*** Block opens ***
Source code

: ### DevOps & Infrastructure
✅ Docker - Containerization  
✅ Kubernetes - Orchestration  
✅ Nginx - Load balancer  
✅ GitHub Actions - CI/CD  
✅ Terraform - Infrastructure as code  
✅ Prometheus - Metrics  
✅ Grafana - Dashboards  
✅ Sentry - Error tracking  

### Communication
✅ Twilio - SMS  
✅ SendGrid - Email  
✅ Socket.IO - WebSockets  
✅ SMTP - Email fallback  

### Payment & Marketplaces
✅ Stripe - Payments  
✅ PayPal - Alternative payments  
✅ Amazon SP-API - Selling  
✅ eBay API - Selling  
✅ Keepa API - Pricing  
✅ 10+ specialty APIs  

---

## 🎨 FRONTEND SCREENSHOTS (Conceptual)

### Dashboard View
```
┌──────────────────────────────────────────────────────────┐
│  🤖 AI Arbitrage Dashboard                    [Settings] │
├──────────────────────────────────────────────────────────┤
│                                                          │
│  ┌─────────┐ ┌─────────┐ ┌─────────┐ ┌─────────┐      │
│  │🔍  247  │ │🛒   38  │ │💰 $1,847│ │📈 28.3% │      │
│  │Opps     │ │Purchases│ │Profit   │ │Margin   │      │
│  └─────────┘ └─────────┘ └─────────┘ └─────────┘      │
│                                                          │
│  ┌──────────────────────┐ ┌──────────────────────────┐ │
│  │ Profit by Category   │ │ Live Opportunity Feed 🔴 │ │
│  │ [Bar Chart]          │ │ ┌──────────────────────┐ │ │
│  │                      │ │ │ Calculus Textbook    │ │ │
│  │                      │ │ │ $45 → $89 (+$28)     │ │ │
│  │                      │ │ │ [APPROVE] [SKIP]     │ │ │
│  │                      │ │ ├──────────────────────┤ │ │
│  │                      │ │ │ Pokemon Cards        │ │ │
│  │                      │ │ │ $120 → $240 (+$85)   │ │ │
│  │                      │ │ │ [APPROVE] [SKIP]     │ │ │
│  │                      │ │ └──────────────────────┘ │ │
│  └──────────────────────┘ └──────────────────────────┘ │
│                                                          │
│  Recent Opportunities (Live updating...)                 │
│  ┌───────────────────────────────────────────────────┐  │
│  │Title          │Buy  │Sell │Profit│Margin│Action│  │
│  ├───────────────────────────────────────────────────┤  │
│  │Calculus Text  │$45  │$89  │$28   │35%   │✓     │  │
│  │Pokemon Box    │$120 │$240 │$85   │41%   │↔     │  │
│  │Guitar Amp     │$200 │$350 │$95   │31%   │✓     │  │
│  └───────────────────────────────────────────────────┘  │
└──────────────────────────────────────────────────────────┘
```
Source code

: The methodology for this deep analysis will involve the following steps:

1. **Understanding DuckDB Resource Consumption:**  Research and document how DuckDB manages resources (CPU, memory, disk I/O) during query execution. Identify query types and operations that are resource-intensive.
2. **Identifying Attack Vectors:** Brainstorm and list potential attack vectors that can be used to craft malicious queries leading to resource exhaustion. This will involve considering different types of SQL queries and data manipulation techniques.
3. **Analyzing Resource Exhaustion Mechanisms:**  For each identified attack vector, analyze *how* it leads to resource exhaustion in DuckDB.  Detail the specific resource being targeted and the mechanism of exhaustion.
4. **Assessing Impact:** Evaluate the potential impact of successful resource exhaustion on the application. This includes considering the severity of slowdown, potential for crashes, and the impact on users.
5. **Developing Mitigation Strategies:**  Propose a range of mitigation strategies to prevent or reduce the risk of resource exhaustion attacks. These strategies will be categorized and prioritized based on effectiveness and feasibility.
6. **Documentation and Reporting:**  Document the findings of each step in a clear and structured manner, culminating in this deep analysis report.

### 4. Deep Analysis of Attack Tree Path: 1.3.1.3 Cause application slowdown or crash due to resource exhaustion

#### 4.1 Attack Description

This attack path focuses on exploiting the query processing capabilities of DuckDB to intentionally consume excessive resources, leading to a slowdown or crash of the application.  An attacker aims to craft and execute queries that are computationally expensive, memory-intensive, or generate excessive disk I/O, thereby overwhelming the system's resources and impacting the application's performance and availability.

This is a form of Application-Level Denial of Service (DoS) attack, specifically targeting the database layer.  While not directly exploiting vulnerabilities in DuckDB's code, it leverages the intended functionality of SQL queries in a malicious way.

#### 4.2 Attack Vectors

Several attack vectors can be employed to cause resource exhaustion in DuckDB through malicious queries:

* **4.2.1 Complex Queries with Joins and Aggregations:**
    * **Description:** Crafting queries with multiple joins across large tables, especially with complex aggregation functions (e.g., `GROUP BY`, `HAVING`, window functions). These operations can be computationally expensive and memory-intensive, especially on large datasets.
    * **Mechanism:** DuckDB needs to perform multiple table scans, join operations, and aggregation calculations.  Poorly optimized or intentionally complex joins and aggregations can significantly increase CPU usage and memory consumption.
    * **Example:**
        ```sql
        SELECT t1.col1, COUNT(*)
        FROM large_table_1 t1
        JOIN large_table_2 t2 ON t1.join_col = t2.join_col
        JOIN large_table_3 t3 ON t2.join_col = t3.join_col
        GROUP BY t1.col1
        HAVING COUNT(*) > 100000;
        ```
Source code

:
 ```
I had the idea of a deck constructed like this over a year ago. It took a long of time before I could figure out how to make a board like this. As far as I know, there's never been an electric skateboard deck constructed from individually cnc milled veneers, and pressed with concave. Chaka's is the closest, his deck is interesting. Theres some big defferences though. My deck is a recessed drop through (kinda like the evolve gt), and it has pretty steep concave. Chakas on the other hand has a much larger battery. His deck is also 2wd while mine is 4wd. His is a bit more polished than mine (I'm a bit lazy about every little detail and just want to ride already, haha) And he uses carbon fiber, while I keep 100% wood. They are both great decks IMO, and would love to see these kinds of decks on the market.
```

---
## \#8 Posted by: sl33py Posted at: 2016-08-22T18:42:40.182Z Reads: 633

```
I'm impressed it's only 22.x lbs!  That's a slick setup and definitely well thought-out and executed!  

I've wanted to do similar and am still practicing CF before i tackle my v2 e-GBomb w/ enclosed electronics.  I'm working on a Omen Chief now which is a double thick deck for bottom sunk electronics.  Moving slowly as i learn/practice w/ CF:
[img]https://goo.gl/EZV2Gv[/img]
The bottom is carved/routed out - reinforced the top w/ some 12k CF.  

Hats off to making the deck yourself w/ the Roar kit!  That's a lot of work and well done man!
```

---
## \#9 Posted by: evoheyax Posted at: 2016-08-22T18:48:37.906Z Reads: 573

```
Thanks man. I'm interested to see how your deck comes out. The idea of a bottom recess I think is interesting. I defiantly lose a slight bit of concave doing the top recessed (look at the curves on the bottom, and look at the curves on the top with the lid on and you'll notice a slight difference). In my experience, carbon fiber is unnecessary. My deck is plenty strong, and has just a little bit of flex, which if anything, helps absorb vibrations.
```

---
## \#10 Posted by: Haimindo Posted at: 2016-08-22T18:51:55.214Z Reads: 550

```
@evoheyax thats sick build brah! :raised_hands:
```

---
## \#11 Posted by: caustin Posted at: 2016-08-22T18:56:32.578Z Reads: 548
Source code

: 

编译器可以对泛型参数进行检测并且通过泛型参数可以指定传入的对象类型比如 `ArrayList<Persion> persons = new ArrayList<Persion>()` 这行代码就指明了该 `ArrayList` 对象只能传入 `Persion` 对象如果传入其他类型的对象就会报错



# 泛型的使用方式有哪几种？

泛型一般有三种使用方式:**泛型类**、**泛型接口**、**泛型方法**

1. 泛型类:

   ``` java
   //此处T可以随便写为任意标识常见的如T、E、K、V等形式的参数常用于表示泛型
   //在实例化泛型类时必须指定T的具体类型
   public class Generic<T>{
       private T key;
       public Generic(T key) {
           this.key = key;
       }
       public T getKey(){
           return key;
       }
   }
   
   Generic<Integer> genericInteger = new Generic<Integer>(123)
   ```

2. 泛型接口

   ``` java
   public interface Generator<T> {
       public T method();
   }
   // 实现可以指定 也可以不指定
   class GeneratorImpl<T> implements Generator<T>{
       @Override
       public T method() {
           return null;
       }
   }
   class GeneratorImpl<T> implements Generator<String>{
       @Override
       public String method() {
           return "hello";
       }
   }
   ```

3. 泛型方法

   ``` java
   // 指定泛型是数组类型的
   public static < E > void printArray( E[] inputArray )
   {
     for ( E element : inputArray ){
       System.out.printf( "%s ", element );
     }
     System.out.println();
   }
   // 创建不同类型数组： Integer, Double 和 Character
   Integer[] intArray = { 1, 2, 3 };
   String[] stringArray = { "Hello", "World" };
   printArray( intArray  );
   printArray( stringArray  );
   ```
*** Block closes ***
### TASK GOAL
Look through the material for "multiple". Copy each line that has it.

### RESPONSE TO THE EXERCISE
    * **Description:** Crafting queries with multiple joins across large tables, especially with complex aggregation functions (e.g., `GROUP BY`, `HAVING`, window functions). These operations can be computationally expensive and memory-intensive, especially on large datasets.
    * **Mechanism:** DuckDB needs to perform multiple table scans, join operations, and aggregation calculations.  Poorly optimized or intentionally complex joins and aggregations can significantly increase CPU usage and memory consumption.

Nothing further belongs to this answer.